Meninas Malvadas se encontra com Divino Amor em Medusa, segundo longa da cineasta carioca Anita Rocha da Silveira (Mate-me por Favor). O longa, exibido na Quinzena dos Realizadores em Cannes, foi o vencedor do Festival do Rio de 2021, e toca em questões urgentes do mundo contemporâneo, ligando fundamentalismo religioso (especialmente entre jovens) e redes sociais, banhado numa luz de neon e um verniz pop muito bem empregados.
Desde sua abertura ao som de Cities in Dust, de Siouxsie and the Banshees, após um prólogo que acena para o terror, o filme pulsa com uma energia que nunca se esvai, mesmo que a narrativa cambaleie um pouco de vez em quando. Esse é o grande mérito de Rocha da Silveira: impregnar sua obra de uma força tão ímpar que o público pode fazer vista grossa às suas pequenas imperfeições.

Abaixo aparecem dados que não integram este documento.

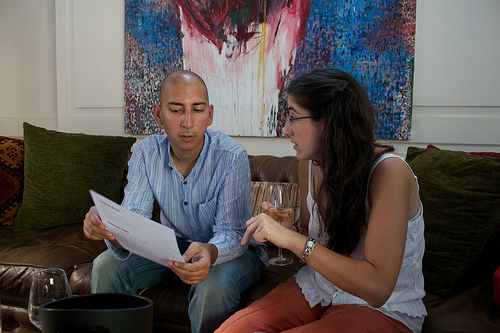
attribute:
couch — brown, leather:
[1, 136, 500, 331]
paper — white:
[88, 188, 185, 269]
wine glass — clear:
[266, 182, 291, 264]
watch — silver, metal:
[299, 237, 317, 266]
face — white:
[307, 240, 315, 249]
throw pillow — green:
[13, 121, 136, 232]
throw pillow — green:
[405, 146, 500, 292]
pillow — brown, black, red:
[1, 136, 25, 231]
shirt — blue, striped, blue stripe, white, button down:
[103, 130, 253, 267]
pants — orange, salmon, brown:
[213, 272, 412, 332]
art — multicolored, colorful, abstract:
[125, 0, 417, 141]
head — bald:
[152, 70, 214, 151]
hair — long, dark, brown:
[288, 67, 393, 256]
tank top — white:
[294, 153, 426, 333]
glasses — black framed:
[287, 110, 313, 124]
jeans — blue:
[91, 234, 262, 333]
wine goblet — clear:
[28, 268, 73, 333]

Repleto de ideias e estilo, Medusa é um canal de comunicação bem direto com o público jovem ao falar de temas caros ao coração desta faixa etária. A desilusão do presente talvez tenha encontrado neles a presa fácil para um apelo religioso, calcado na beleza e fama fugaz da internet. Misturando um discurso de coach meritocrático neoliberal com a promessa da redenção, o evangelismo específico para jovens se veste de descolado, se joga no tiktok e atrai fieis que ouvem exatamente o que queriam ouvir.
Um coral pop, formado por belas jovens banhadas em neon, canta num templo frases como: “Quando o apocalipse acontecer, eu vou sobreviver”, ou “Não vou nunca mais me preocupar, serei bela, recatada e do lar”. Como se vê, estamos no terreno de uma sátira que fala claro ao Brasil contemporâneo, marcado por escolhas políticas e pessoais fortemente marcadas pela religião. As mentes dos e das mais jovens se mostram um campo fértil para o fundamentalismo prosperar e o filme explora isso muito bem.
O roteiro, também assinado pela diretora, percorre caminhos até entrar numa espécie de labirinto, no qual se perde algumas vezes mas, ainda assim, se mostra sempre interessante. Clarissa (Bruna G) se muda para a casa da tia para terminar o ensino médio. Sua prima, Mariana (Mari Oliveira), tem a intenção de a resgatar das coisas mundanas. Juntamente com suas amigas, todas extremamente religiosas e vaidosas, elas acolhem a novata, em especial, Michele (Lara Tremouroux, premiada como atriz coadjuvante no Festival do Rio de 2021), uma espécie de Regina George, a famosa líder do grupinho em Meninas Malvadas, só que fundamentalista.
As jovens do filme também tem os seus “varões valorosos”, para usar a expressão de uma famosa blogueira que satiriza a juventude evangélica na internet. Rapazes de um exército de Cristo, repletos de ideias machistas e opressoras.
Custa um pouco à narrativa se encontrar, é como se o visual esmerado do filme fosse seu interesse primário. As personagens são propositalmente estereotipadas: meninas de classe média e média alta, jovens princesas de um mundo privilegiado, marcado pela fama na rede social. Numa das melhores cenas, Michele mostra “dez maneiras de tirar uma selfie para glória de Deus”. O humor ácido é um dos pontos mais fortes no roteiro. Além disso, o grupo de garotas, cobrindo o rosto com uma máscara, ataca, à noite, jovens que consideram pecadoras.
Numa dessas expurgações, a vítima revida e Mariana acaba com uma cicatriz no rosto. É a partir dessa cena que Medusa se encontra. A jovem enfermeira perde a autoestima o emprego numa clínica de estética. Passa a cobrir com o cabelo o lado marcado para tentar esconder a cicatriz. Ela também começa a procurar uma jovem que se tornou uma espécie de lenda, Melissa Garcia (Bruna Linzmeyer), uma celebridade local que ficou ainda mais famosa após ser atacada com fogo depois de fazer uma cena de nudez num filme. Nunca mais se soube dela.
Medusa é, ao fim, um filme potente que diz muito sobre o Brasil de hoje, em especial sobre uma juventude em busca de rumos e facilmente cooptável. É um comentário preciso e cinematograficamente apurado sobre os dias de hoje e o que o futuro pode nos reservar.